The story is told largely from the point-of-view of the Strangler, a bookseller named Valentin Esbirol. No motive is hinted at as of yet, and his entire disposition is icily removed from his crimes. The issue here has nothing to do with the question "who is the Strangler" but why is he doing this? What is his secret? And why does he now hope to enlist the young son of a police officer? I can't spoil the ending for you, as I haven't read the novel and the next issue won't be out for a week or two! This is perfect serial material (the feuilleton being a notable obsession of Tardi's), and Casterman has done a magnificent job with the presentation in this unusual format. The newspapers look like real papers, and that include news reports about the Strangler on the front page as well as political stories (by Dominique Grange) on the back. They are a bargain at 1.80€.

I didn't read these issues when I was in Paris but did so on returning to my little village. I was struck, therefore, that the opening scene takes place on rue de la Gaite, the same street as my hotel from a few days before. When the Strangler stalks his first victim he passes from rue de la Gaite to boulevard Edgar-Quinet, along the cemetary, across Raspail, down Montparnasse and to rue de la Grand-Chaumiere. Those are the streets that I walked only a few days prior (and which now flow around the grotesquely out-of-place Tour Montparnasse). Re-reading these scenes, one is struck by the image of Paris as it once was -- absent the McDonald's on the corner of Montparnasse, for example.

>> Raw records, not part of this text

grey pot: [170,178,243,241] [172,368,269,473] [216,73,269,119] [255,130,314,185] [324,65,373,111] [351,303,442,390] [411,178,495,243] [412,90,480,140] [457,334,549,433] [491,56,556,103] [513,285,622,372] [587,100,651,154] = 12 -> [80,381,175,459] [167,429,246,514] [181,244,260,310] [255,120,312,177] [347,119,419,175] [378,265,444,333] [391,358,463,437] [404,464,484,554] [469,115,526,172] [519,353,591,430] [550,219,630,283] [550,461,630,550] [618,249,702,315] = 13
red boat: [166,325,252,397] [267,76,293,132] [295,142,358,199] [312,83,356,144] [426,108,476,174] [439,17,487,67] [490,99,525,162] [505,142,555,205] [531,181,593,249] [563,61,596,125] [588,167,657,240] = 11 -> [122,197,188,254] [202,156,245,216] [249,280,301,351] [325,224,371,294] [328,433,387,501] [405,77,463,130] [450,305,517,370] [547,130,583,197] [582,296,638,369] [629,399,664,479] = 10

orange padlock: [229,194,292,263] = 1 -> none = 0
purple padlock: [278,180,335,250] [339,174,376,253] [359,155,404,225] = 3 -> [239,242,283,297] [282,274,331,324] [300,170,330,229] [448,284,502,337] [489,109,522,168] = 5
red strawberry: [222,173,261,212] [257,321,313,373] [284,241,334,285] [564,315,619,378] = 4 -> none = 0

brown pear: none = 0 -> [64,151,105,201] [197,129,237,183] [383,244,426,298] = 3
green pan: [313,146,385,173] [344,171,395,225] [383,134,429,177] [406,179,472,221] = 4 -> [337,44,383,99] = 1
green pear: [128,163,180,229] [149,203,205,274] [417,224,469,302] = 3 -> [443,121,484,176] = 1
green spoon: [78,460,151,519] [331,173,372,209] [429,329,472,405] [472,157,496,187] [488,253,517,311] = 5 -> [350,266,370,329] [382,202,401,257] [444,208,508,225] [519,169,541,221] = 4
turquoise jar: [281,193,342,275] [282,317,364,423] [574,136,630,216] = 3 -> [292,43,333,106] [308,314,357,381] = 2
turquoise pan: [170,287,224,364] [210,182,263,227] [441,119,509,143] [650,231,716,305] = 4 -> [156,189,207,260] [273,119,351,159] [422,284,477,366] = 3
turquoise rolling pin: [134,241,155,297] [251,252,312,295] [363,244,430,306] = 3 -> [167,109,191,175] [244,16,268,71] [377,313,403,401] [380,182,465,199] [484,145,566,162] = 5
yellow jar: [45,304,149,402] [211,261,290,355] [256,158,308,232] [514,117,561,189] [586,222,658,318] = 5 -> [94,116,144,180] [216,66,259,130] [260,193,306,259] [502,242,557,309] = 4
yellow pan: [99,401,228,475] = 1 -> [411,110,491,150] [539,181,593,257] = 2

What amazes me is that it is literally possible to trace your way through Paris using Tardi's books as a map, even when those books are set decades in the past. So great is his skill as a cartoonist that he is able, almost casually, to change the way that you see the geography of his city, and the history of his country. Is there a greater living cartoonist? I'm happy that his work still holds the power to haunt me.